[[ Material supplied, beginning ]]
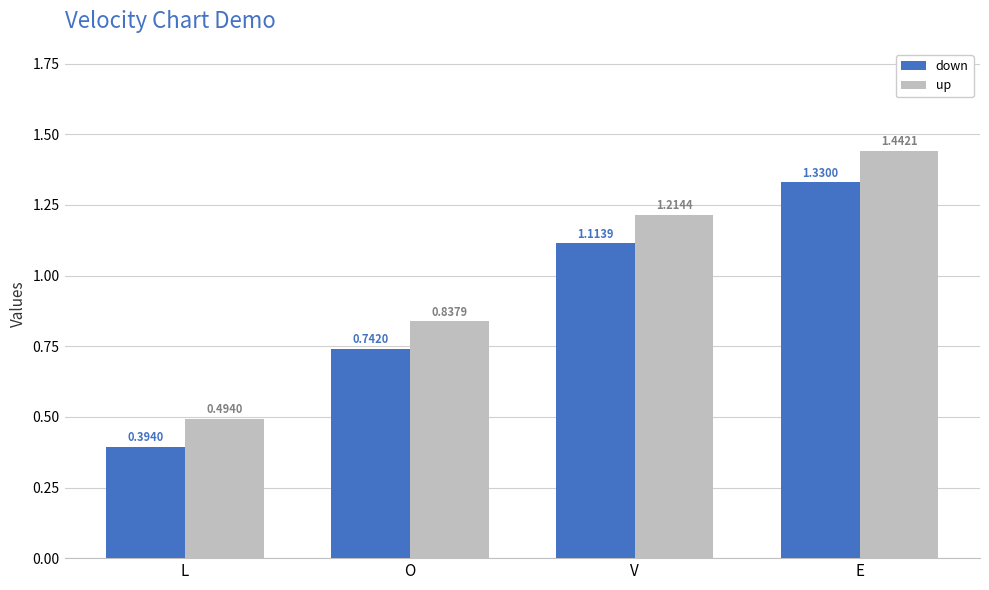

Which series has the largest range (max minus min)?

up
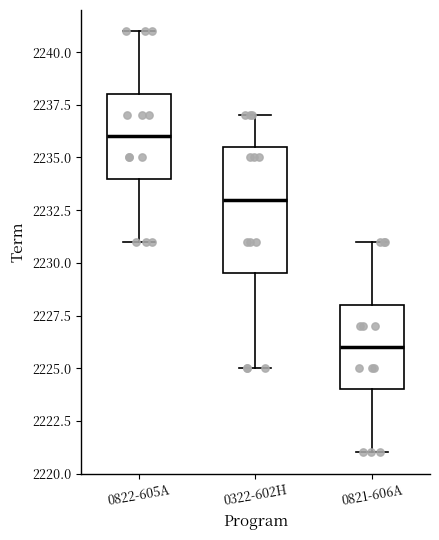

Reading left to right, transcribe this box plot: for each box, give where its median line is, the range the box spans, and where its two whiskers end, as read against the y-axis. The values are not printed on the chart, so give them approximately, as read against the axis.

0822-605A: median 2236.0, box 2234.0 to 2238.0, whiskers 2231.0 to 2241.0
0322-602H: median 2233.0, box 2229.5 to 2235.5, whiskers 2225.0 to 2237.0
0821-606A: median 2226.0, box 2224.0 to 2228.0, whiskers 2221.0 to 2231.0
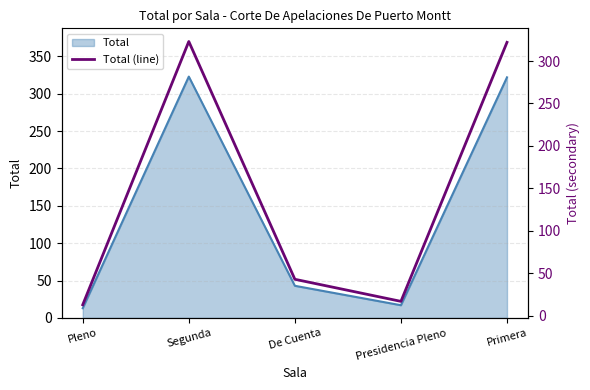

How many categories are shown in the chart?

5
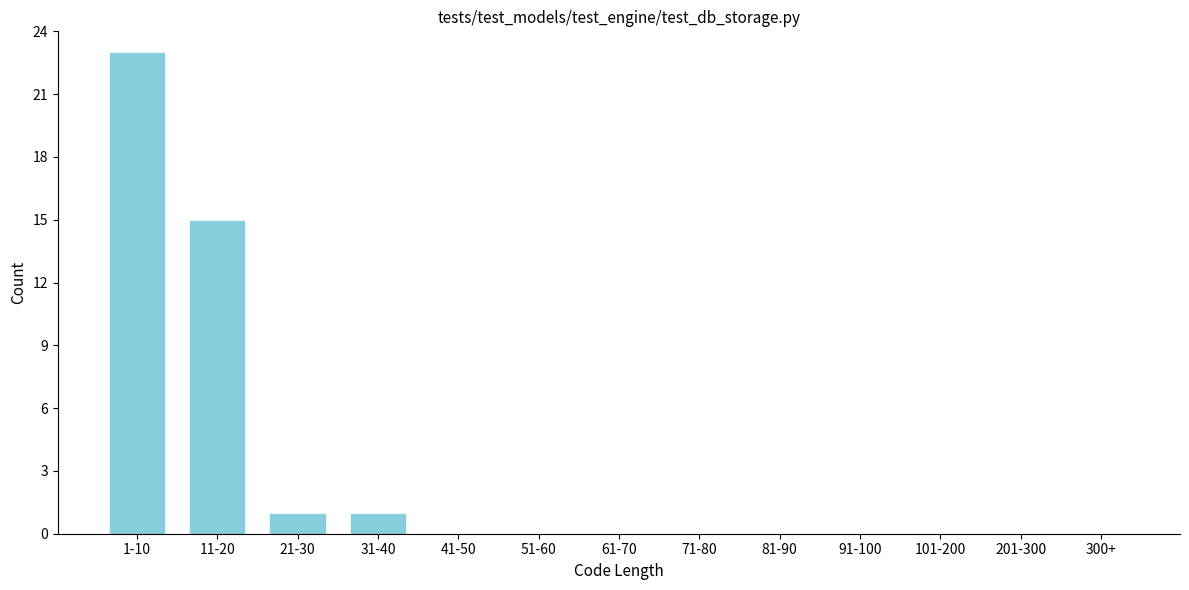

Reading right to left, extract all data points from this chart.

300+=0	201-300=0	101-200=0	91-100=0	81-90=0	71-80=0	61-70=0	51-60=0	41-50=0	31-40=1	21-30=1	11-20=15	1-10=23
[[ Material supplied, end ]]
▸ Assignment
Copy the records above word for word, from the line with "How many categories are shown in the chart?" through the end of the records. Leave out the pictures.

▸ Response to the task
How many categories are shown in the chart?

5

Reading right to left, extract all data points from this chart.

300+=0	201-300=0	101-200=0	91-100=0	81-90=0	71-80=0	61-70=0	51-60=0	41-50=0	31-40=1	21-30=1	11-20=15	1-10=23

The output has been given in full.